Me: “So, They Died? Just so much sadness and heartache. That is just a bunch of death, no life. Why tell this story??”

AM: That is the thing about death… without death, life would be kinda pointless because we would be living for eternity on this earth, without ceasing. In order to “live like there is no tomorrow” there has to be the possibility of no tomorrow. Now, despite saying all this, life is hard. If you don’t know that yet, then let this be your PSA. I feel like I have a pretty good life. I am very thankful for my life that is for sure, but I would not “Just Be Me” if I didn’t tell the truth. To Be Honest bud, Life is hard, gosh it is the ultimate roller coaster. Now, for those who know me they know that I don’t like roller coasters at all. Now, for those who don’t know me, I am NOT the person you want to take to a Six Flags, or anything like that because I DO NOT ride rides AT ALL. I have my ups and I have my downs. Like I aforementioned, life wouldn’t be worth living without death. On the same note, life wouldn’t be worth living without sadness because, without sadness, grief, or pain, we would not be able to know happiness, relief, or to feel sane.

I think this quote by C.S. Lewis sums it up perfectly, “Try to exclude the possibility of suffering which the order of nature and the existence of free-wills involve, and you find that you have excluded life itself.” (The Problem of Pain) 

Me: “So, how do you just “Be Okay” despite all the pain, heartache, and suffering.”
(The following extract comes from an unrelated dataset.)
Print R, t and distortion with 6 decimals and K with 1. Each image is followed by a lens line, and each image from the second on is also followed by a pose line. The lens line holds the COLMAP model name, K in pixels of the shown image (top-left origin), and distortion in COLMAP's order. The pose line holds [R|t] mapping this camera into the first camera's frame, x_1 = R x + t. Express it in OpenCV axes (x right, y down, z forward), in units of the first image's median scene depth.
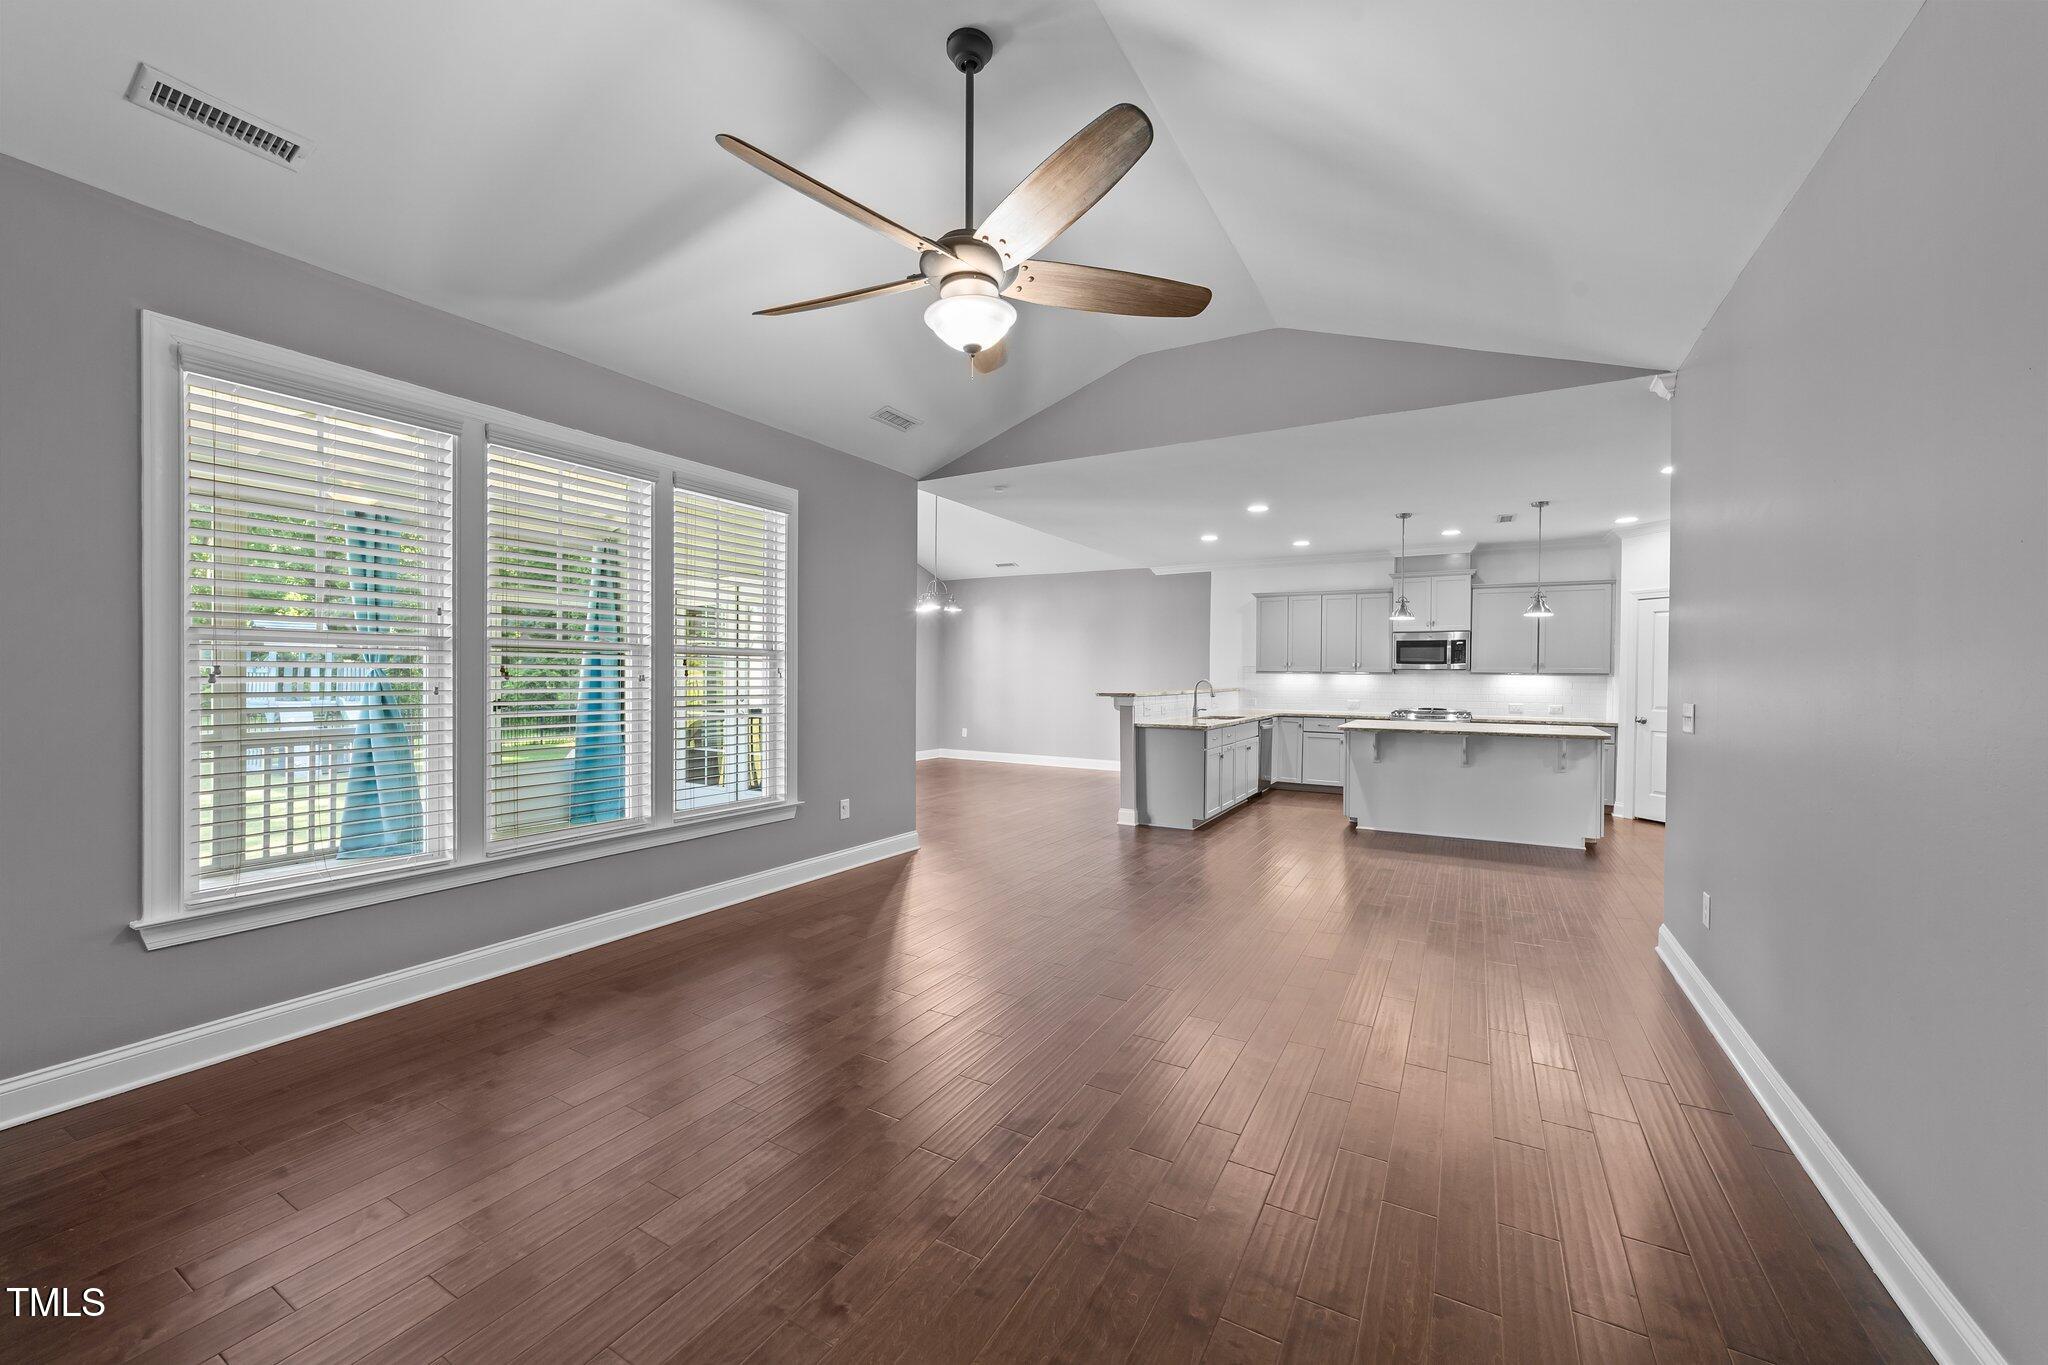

AM: I take comfort. I have peace because I remember how short and finite this life is. I remember to rejoice in the fact that I have God, Who is my Joy in everything. To quote from Habakkuk 3:17-19, “ Though the fig tree does not bud and there are no grapes on the vines, though the olive crop fails and the fields produce no food, though there are no sheep in the pen and no cattle in the stalls, yet I will rejoice in The Lord, I will be joyful in God my Savior. The Sovereign Lord is my strength; He makes my feet like the feet of a deer, He enables me to tread on the heights.” My strength is not my own. It is from my Sovereign Lord and Savior. Though life always seems unsure, and our path may be unsteady, I challenge you. I implore you to sit, think, and try to remember that life is but a breath, and pain is okay. It is okay to hurt. Just remember to look at how lucky you are that you have life. Remember where you are supposed to get your strength. Remember you have the opportunity to have strength outside of yourself. Even if you don’t have many family members, you have a God, Who loves you. He is your Savior. Don’t let the fear of death steal your calling to live. Don’t lose hope. May your faith and discernment grow more and more.